= Odna Zhizn =

Symphonic poem by Christopher Rouse

Odna Zhizn is a symphonic poem by the American composer Christopher Rouse. The work was commissioned by the New York Philharmonic and was completed in 2009. It was first performed on February 10, 2010, at Avery Fisher Hall in New York City, by the New York Philharmonic under the direction of Alan Gilbert.

==Composition==

===Background===
Rouse composed Odna Zhizn as a tribute to an unnamed friend, using a musical code to spell names and phrases in what Rouse called "a private love letter." In the program notes to the score, Rouse wrote:
In Russian, "odna zhizn" means "a life." This fifteen-minute work has been composed in homage to a person of Russian ancestry who is very dear to me. Her life has not been an easy one, and the struggles she has faced are reflected in the sometimes peripatetic nature of the music. While quite a few of my scores have symbolically translated various words into notes and rhythms, this process has been carried to an extreme degree in "Zhizn": virtually all of the music is focused on the spelling of names and other phrases, and it was an enormous challenge for me to fashion these materials into what I hoped would be a satisfying musical experience that functions both as the public portrayal of an extraordinary life as well as a private love letter.

In a September 2016 interview on All Things Considered, Rouse revealed that piece was written for his wife Natasha, whom he married earlier that year. Describing the more unpleasant aspects of the piece, he remarked, "[Natasha] was sexually abused as a child, so she ran away from home at 16 and decided to hitchhike out west. One of the people who picked her up held her for three days and raped her repeatedly. She ended up in Arizona in Tucson and she was homeless, so she was living under a bridge and eating out of dumpsters. And all of that before the age of 18." He added, "I certainly couldn't have survived that, I don't think, and I'm not sure most people could either. But that's why the fact that she is this warmhearted, wonderful person is all the more amazing."

===Instrumentation===
The work is scored for three flutes (3rd doubling piccolo), two oboes, English horn, two clarinets, bass clarinet, two bassoons, contrabassoon, four French horns, three trumpets, three trombones, tuba, timpani, three percussionists, harp, celesta, and strings.

==Reception==
Reviewing the world premiere of Odna Zhizn, Allan Kozinn of The New York Times called the piece "a magical score" and said:
Against a backdrop of haunting, pianissimo strings, which move at a glacial pace, Mr. Rouse imposes short bursts of fast, angular flute figures, darkly mysterious contributions from lower-lying woodwinds, and sudden bursts of fortissimo brass. Eventually the strings abandon their Ivesian introspection (think of the opening of The Unanswered Question) and take up more vigorous themes of their own. But as in many new scores, the real action is in the huge percussion array, which not only contributes shimmering effects and underpins the brass bursts, but also provides the connective tissue between the string and wind writing.

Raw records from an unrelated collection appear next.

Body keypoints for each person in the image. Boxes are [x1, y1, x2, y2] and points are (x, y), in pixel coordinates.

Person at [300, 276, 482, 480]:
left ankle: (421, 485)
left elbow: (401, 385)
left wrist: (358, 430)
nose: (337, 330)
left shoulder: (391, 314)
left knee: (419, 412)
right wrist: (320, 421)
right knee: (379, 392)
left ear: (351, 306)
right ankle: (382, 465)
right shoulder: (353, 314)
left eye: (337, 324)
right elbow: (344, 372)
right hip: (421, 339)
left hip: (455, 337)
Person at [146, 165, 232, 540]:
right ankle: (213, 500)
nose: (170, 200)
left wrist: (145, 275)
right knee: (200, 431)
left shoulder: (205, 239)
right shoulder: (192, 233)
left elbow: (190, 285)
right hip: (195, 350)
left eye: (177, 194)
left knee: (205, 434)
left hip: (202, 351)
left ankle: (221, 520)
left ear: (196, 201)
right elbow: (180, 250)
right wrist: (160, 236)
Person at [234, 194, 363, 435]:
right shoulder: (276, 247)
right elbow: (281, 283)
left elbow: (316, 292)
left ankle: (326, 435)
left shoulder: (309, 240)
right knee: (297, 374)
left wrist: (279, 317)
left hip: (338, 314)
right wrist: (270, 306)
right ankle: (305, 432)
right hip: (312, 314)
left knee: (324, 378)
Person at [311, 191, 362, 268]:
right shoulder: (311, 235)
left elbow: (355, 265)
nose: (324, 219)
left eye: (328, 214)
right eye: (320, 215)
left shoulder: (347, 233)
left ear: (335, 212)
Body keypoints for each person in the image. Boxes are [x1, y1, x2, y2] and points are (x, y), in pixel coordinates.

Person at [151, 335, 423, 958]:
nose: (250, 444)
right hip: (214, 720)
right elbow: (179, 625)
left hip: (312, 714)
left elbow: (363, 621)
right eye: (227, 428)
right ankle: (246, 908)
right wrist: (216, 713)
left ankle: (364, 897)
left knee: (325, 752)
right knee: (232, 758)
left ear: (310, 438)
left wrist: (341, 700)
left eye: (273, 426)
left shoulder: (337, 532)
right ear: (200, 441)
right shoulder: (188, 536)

Fellow composer Joel Puckett also praised the work, writing for The Baltimore Sun:
We were all stunned in hearing the piece. I was reminded of the line sometimes credited to Beethoven, 'Music must surprise and satisfy at every turn'. It turns out each of us were right and, at the same time, all of us were wrong. In Odna Zhizn, Chris manages to sound very much like himself while at the same time pushing his harmonies and textures in completely new directions by simplifying them. I don’t think any of us were expecting the incredibly straightforward and staggeringly beautiful opening of the piece. To my ears, this is Chris boldly allowing himself to speak simply and directly with devastating effect.